The GOP-controlled Senate approved S.F. 3843 by a vote off 40-27. Among other things, the bill codifies the Department of Revenue’s earlier extension of the filing and payment deadline for individual income taxes to July 15, 2020, and brings Minnesota into conformity with Section 179, removing the 80% add-back requirement for expensing for individual filers and corporations.

In addition, S.F. 3843 creates a higher qualifying income threshold for the state’s K-12 tax credit, eliminates the sunset date for the Angel Investment Tax Credit, and lightens the tax burdens from the charitable gaming tax. Significantly, the bill doesn’t include a provision exempting Social Security income from state taxation, which had been a key priority for Republicans.

“Businesses badly need cash flow and stability if they have any hope of retaining workers and eventually rebuilding when this over,” said Senate Tax Committee Chairman Roger Chamberlain (R), who sponsored the measure. “The economic destruction of the coronavirus and the stay-home order has made this recovery package more urgent than ever.”

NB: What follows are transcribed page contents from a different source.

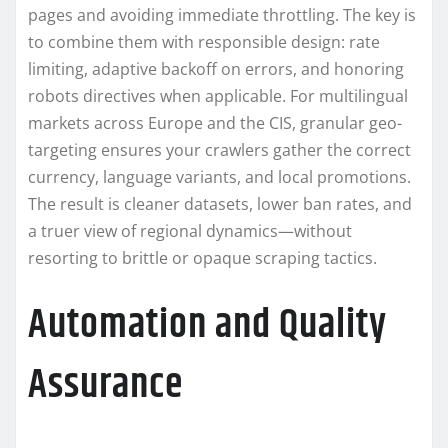
pages and avoiding immediate throttling. The key is
to combine them with responsible design: rate
limiting, adaptive backoff on errors, and honoring
robots directives when applicable. For multilingual
markets across Europe and the CIS, granular geo-
targeting ensures your crawlers gather the correct
currency, language variants, and local promotions.
The result is cleaner datasets, lower ban rates, and
a truer view of regional dynamics—without
resorting to brittle or opaque scraping tactics.
Automation and Quality
Assurance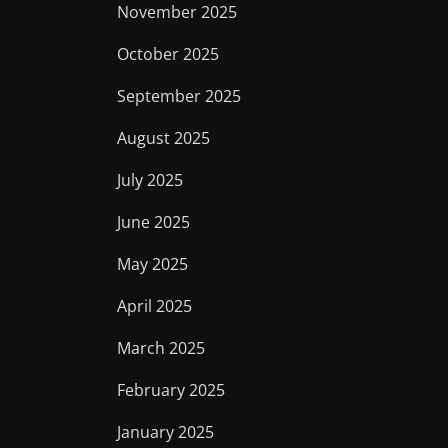
November 2025
October 2025
September 2025
August 2025
July 2025
June 2025
May 2025
April 2025
March 2025
February 2025
January 2025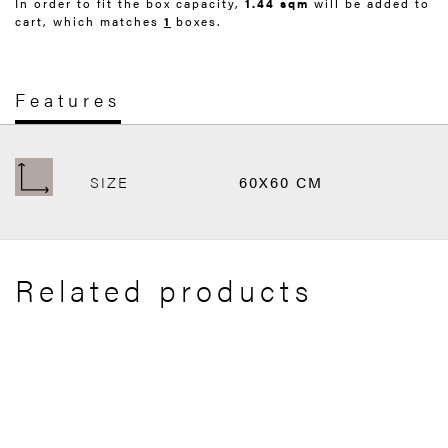
In order to fit the box capacity,
1.44 sqm
will be added to
cart, which matches
1
boxes.
Features
SIZE
60X60 CM
Related products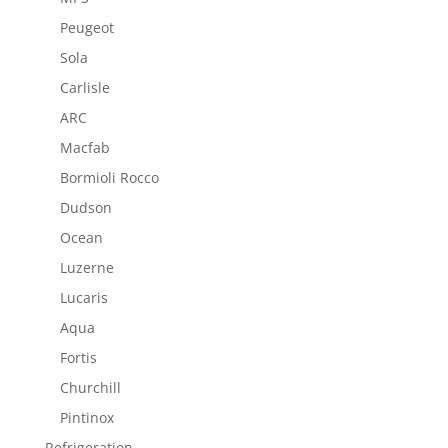
Peugeot
Sola
Carlisle
ARC
Macfab
Bormioli Rocco
Dudson
Ocean
Luzerne
Lucaris
Aqua
Fortis
Churchill
Pintinox
Refrigeration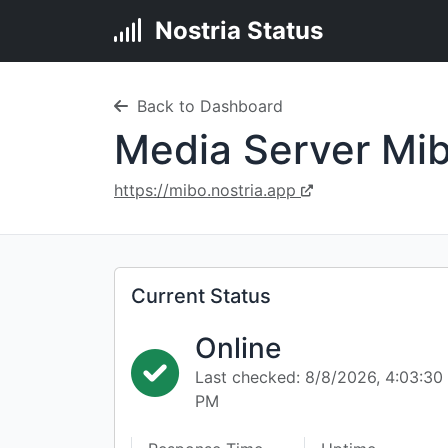
Nostria Status
Back to Dashboard
Media Server Mib
https://mibo.nostria.app
Current Status
Online
Last checked: 8/8/2026, 4:03:30
PM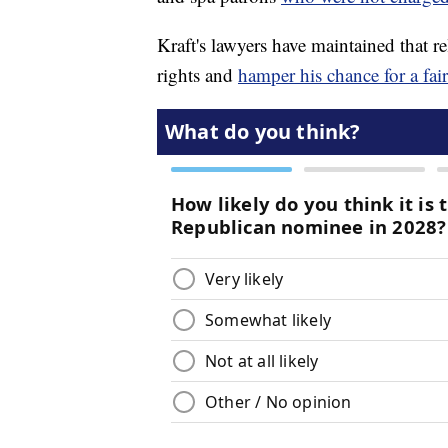
Kraft's lawyers have maintained that re
rights and
hamper his chance for a fair 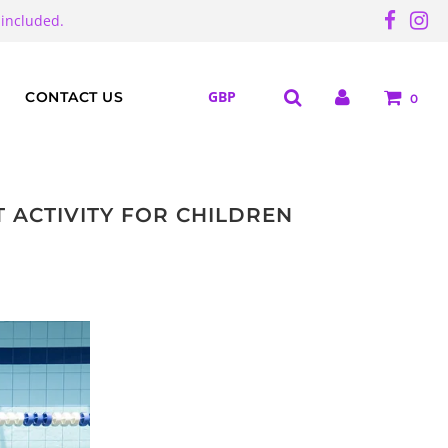
 included.
CONTACT US
0
 ACTIVITY FOR CHILDREN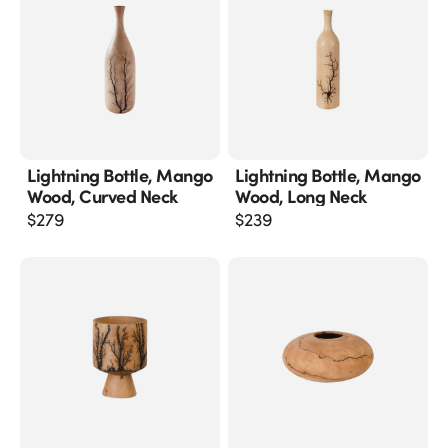
Lightning Bottle, Mango
Lightning Bottle, Mango
Wood, Curved Neck
Wood, Long Neck
$
279
$
239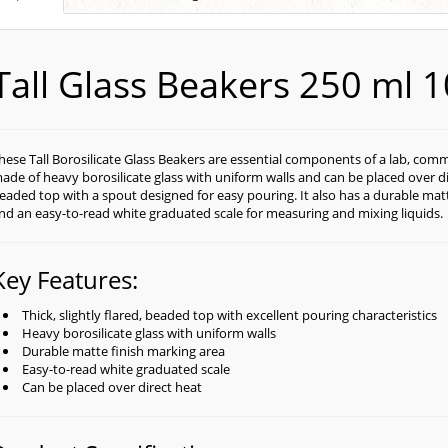
Tall Glass Beakers 250 ml 
hese Tall Borosilicate Glass Beakers are essential components of a lab, com
ade of heavy borosilicate glass with uniform walls and can be placed over dire
eaded top with a spout designed for easy pouring. It also has a durable matt
nd an easy-to-read white graduated scale for measuring and mixing liquids.
Key Features:
Thick, slightly flared, beaded top with excellent pouring characteristics
Heavy borosilicate glass with uniform walls
Durable matte finish marking area
Easy-to-read white graduated scale
Can be placed over direct heat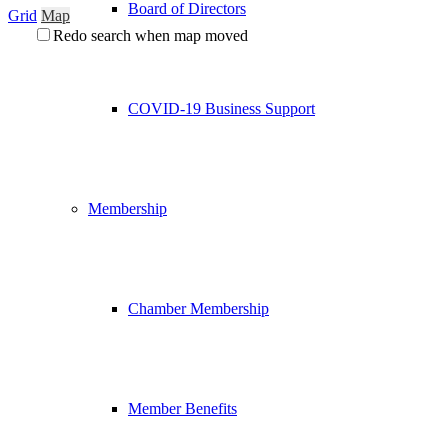
Board of Directors
Grid
Map
Redo search when map moved
COVID-19 Business Support
Membership
Chamber Membership
Member Benefits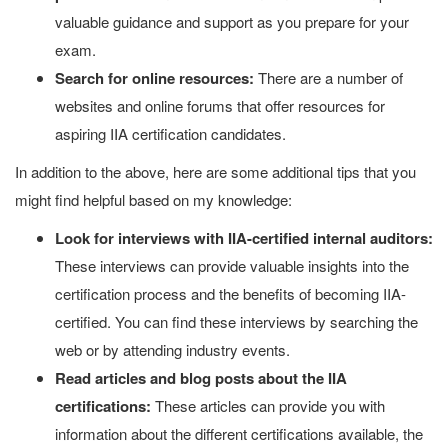
valuable guidance and support as you prepare for your
exam.
Search for online resources:
There are a number of
websites and online forums that offer resources for
aspiring IIA certification candidates.
In addition to the above, here are some additional tips that you
might find helpful based on my knowledge:
Look for interviews with IIA-certified internal auditors:
These interviews can provide valuable insights into the
certification process and the benefits of becoming IIA-
certified. You can find these interviews by searching the
web or by attending industry events.
Read articles and blog posts about the IIA
certifications:
These articles can provide you with
information about the different certifications available, the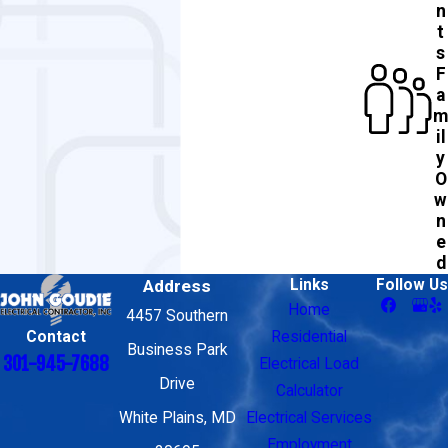
n
t
s
F
a
m
il
y
O
w
n
e
d
Address
Links
Follow Us
Home
4457 Southern
Contact
Residential
Business Park
301-945-7688
Electrical Load
Drive
Calculator
White Plains, MD
Electrical Services
Employment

The Senate bill faces a chilly reception in the Democrat-controlled House, which is crafting its own recovery bill together with Gov. Tim Walz (D). The House is expected to target relief for workers and housing assistance to low-wage workers.

Talks on Illinois Budget Gap Must Wait

The Illinois General Assembly won’t take up the budget and economic recovery issues associated with the pandemic until the end of May, a key legislator told Bloomberg Tax on Thursday.

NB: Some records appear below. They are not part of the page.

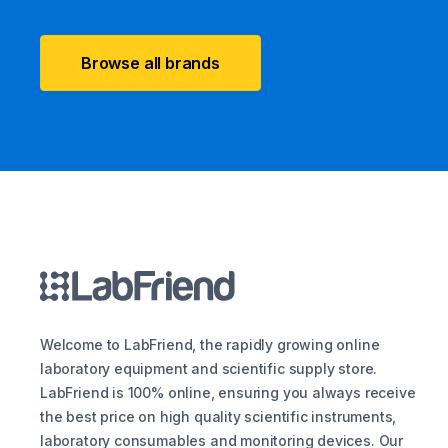
Browse all brands
Welcome to LabFriend, the rapidly growing online
laboratory equipment and scientific supply store.
LabFriend is 100% online, ensuring you always receive
the best price on high quality scientific instruments,
laboratory consumables and monitoring devices. Our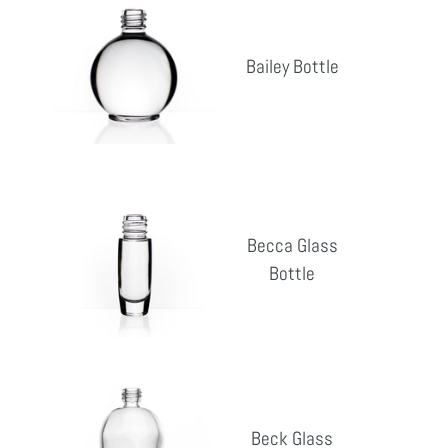
Bottle
Bailey Bottle
Reg
pri
Becca
Glass
Becca Glass
Bottle
Bottle
Reg
pri
Beck
Glass
Beck Glass
Bottle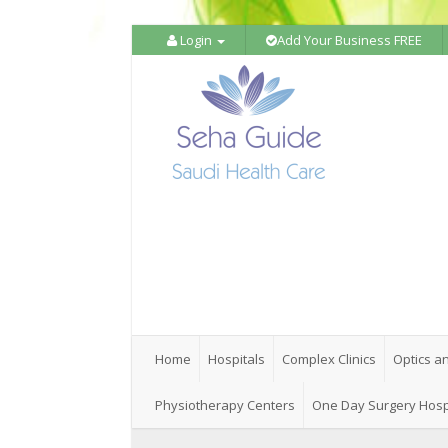
Login
Add Your Business FREE
Home
Hospitals
Complex Clinics
Optics a
Physiotherapy Centers
One Day Surgery Hosp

Rep. Michael Zalewski (D), chairman of the House Revenue and Finance Committee, said the House and Senate remain on hiatus due to the contagion and likely won’t return to the capitol until the last week in May. Returning to Springfield for a quick session before June 1 would be important, he said, allowing lawmakers to pass a budget with a simple majority as specified in the state constitution.

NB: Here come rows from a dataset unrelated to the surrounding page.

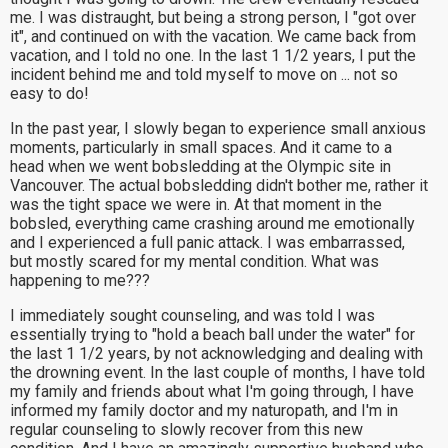
me. I was distraught, but being a strong person, I "got over
it", and continued on with the vacation. We came back from
vacation, and I told no one. In the last 1 1/2 years, I put the
incident behind me and told myself to move on ... not so
easy to do!
In the past year, I slowly began to experience small anxious
moments, particularly in small spaces. And it came to a
head when we went bobsledding at the Olympic site in
Vancouver. The actual bobsledding didn't bother me, rather it
was the tight space we were in. At that moment in the
bobsled, everything came crashing around me emotionally
and I experienced a full panic attack. I was embarrassed,
but mostly scared for my mental condition. What was
happening to me???
I immediately sought counseling, and was told I was
essentially trying to "hold a beach ball under the water" for
the last 1 1/2 years, by not acknowledging and dealing with
the drowning event. In the last couple of months, I have told
my family and friends about what I'm going through, I have
informed my family doctor and my naturopath, and I'm in
regular counseling to slowly recover from this new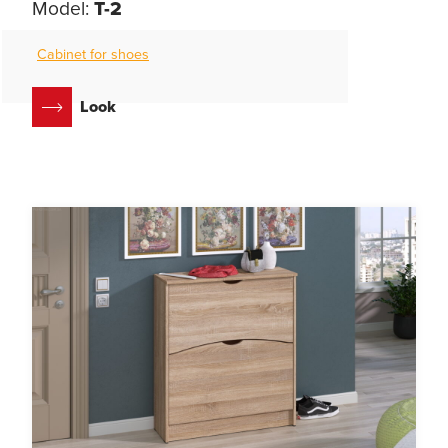
Model:
T-2
Cabinet for shoes
Look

In the meantime, lawmakers are working remotely to hash out strategies for closing a projected $2.5 billion budget gap for the remainder of FY 2020 and a much broader gap of between $4 billion and $14 billion for FY 2021, as projected by the Institute of Government and Public Affairs at the University of Illinois. Zalewski said there were too many unanswered questions to begin considering how to fill the budget gaps.

“I don’t see an appetite at the moment for us to even consider a path to tax increases until we can be face to face with each other, and understand the effect of the virus, and understand what the federal government is going to do to help state and local governments,” he said.

Hawaii Excise Tax Won’t Apply to Relief Payments


Hawaii won’t impose its general excise tax on grants and payments under the federal coronavirus relief law (Public Law 116-136) that replace or supplement income, the Aloha State’s tax agency said.

Normally payments received for Pandemic Unemployment Assistance (PUA), loan amounts forgiven under the Paycheck Protection Program (PPP), or Economic Injury Disaster Loan (EIDL) grants would be subject to state general excise tax, according to a Taxation Department notice (TIR No. 2020-02) issued late Wednesday.

But the agency said that—“in light of the severity” of the pandemic’s economic impact—it will treat those amounts as exclusions from gross receipts that shouldn’t be reported on general excise tax returns.

Hawaii generally follows the federal government on income tax treatment, so PPP and EIDL economic impact payments and loan proceeds aren’t subject to state income tax, while payments under the PUA and Federal Pandemic Unemployment Compensation are. But the agency said it plans to recommend state legislation necessary to conform to the federal relief law’s provision that forgiven PPP loan proceeds aren’t included in gross income. Under current law, it said, forgiven PPP loans are subject to Hawaii income tax.

Delaware Seniors Get Another Month for Property Tax Credit

Delaware homeowners age 65 or older have another month to apply for the state’s senior school property tax credit, Gov. John Carney (D) announced Thursday.

The executive order extends the application deadline from April 30 to June 1. The program offers seniors a 50% property tax credit, up to $400, on a primary residence.

—With assistance from Paul Stinson in Austin, Texas.